• **EXERCISE DESCRIPTION**
Find each line of the material below in which the word "CROSS" occurs, and return it.

• • •

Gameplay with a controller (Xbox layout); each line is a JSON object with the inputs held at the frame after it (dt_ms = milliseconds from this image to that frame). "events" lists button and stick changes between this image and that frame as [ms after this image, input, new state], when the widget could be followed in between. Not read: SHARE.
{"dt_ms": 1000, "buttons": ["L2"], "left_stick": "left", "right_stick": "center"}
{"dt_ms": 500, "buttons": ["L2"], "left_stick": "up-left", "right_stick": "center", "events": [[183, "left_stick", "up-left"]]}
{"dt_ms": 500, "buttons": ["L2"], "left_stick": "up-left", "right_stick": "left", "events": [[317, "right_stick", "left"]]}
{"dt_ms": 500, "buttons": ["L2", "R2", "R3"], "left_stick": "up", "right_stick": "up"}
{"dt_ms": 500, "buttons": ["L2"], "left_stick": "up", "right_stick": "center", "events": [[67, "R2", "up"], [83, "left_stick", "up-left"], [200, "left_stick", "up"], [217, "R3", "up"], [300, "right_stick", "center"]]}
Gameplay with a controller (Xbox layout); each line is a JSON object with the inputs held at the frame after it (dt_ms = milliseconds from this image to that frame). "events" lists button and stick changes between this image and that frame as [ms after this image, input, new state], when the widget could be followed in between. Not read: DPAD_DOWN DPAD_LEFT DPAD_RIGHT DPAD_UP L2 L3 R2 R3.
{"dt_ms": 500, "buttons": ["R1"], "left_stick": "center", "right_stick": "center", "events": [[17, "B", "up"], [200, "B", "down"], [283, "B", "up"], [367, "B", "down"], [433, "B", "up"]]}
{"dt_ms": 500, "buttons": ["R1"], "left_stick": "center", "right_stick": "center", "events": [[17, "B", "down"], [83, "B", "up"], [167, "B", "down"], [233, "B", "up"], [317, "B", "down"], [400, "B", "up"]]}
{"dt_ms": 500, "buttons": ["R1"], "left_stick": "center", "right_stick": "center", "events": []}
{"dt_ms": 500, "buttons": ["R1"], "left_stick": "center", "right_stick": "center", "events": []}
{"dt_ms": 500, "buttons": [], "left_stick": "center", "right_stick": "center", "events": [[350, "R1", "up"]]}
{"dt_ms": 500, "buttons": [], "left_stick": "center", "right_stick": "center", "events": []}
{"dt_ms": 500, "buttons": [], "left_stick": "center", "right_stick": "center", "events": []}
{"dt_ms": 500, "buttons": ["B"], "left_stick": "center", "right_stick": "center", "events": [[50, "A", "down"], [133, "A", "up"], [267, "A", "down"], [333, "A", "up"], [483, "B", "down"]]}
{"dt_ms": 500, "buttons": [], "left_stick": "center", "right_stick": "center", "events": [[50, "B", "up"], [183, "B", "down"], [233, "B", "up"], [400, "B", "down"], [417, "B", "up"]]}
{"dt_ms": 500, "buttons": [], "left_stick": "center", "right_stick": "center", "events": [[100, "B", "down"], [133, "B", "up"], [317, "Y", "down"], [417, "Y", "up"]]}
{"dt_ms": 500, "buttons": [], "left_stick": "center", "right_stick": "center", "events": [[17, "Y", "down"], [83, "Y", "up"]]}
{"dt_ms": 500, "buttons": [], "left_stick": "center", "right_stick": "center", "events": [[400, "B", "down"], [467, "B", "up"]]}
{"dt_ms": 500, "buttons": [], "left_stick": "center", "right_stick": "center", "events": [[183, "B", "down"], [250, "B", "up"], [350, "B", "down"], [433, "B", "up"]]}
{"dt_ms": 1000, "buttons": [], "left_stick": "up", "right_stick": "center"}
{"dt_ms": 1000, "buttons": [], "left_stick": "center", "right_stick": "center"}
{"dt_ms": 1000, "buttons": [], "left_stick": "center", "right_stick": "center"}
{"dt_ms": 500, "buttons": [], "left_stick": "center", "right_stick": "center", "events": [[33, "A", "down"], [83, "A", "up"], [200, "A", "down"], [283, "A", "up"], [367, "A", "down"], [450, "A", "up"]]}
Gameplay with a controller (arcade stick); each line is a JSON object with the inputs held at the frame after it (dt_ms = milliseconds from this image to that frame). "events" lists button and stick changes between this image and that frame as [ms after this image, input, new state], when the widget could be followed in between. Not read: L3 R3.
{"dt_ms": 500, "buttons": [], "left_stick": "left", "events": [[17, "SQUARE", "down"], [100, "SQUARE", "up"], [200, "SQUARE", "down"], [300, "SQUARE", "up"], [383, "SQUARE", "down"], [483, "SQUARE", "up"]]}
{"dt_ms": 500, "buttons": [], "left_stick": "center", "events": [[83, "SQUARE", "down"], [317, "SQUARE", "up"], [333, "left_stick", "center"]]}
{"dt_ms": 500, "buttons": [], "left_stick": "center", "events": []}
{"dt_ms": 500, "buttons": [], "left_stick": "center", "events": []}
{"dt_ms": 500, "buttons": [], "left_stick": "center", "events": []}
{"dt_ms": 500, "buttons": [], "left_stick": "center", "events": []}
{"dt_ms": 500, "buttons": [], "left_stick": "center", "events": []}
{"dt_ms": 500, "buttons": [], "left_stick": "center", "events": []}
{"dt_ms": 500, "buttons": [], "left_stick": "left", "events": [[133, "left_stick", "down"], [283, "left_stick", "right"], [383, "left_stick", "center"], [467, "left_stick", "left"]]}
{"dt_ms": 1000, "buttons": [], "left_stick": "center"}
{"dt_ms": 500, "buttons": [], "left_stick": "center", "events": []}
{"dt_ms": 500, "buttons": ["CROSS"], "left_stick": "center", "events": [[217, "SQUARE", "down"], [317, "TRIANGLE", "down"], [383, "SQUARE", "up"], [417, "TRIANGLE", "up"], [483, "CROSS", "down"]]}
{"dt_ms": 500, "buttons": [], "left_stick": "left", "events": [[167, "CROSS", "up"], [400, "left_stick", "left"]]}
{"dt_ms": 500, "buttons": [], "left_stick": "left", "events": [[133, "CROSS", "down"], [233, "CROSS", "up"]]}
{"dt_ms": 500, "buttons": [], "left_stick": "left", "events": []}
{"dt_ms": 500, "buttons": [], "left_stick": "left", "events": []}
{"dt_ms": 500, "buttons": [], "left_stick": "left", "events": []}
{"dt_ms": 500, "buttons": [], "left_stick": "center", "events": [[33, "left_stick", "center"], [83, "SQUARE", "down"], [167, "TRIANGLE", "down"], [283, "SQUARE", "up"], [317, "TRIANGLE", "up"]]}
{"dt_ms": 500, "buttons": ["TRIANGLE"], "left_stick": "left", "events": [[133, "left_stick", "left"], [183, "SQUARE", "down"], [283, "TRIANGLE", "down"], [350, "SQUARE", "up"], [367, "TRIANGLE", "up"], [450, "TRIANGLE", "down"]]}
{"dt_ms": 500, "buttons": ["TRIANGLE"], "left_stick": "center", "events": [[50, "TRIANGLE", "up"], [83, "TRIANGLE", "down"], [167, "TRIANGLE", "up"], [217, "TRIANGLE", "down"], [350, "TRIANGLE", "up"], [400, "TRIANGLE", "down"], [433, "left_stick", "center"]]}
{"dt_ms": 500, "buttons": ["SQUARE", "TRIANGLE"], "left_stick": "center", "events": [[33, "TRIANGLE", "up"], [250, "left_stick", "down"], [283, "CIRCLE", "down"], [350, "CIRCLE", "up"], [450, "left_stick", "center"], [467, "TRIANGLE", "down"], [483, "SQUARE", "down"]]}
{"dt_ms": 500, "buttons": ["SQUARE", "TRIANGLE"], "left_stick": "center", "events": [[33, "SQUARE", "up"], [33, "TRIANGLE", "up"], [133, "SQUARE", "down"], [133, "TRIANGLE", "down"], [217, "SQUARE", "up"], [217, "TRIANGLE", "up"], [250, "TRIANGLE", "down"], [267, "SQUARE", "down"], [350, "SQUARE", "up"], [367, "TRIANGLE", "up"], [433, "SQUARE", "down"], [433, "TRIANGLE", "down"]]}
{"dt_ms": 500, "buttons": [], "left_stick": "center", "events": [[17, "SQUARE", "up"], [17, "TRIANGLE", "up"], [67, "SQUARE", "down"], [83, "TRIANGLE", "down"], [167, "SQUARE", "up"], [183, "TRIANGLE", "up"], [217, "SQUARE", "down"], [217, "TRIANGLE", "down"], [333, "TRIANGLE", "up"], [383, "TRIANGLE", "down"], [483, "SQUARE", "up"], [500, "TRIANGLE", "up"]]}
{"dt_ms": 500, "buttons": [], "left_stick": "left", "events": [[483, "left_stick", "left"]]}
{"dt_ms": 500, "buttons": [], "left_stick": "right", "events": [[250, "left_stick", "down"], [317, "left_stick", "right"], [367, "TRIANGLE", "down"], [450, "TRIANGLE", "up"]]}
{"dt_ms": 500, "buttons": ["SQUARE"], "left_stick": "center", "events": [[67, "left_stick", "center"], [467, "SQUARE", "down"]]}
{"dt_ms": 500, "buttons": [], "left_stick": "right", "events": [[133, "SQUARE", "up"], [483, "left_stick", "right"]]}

• • •

• **SOLUTION BELOW**
{"dt_ms": 500, "buttons": ["CROSS"], "left_stick": "center", "events": [[217, "SQUARE", "down"], [317, "TRIANGLE", "down"], [383, "SQUARE", "up"], [417, "TRIANGLE", "up"], [483, "CROSS", "down"]]}
{"dt_ms": 500, "buttons": [], "left_stick": "left", "events": [[167, "CROSS", "up"], [400, "left_stick", "left"]]}
{"dt_ms": 500, "buttons": [], "left_stick": "left", "events": [[133, "CROSS", "down"], [233, "CROSS", "up"]]}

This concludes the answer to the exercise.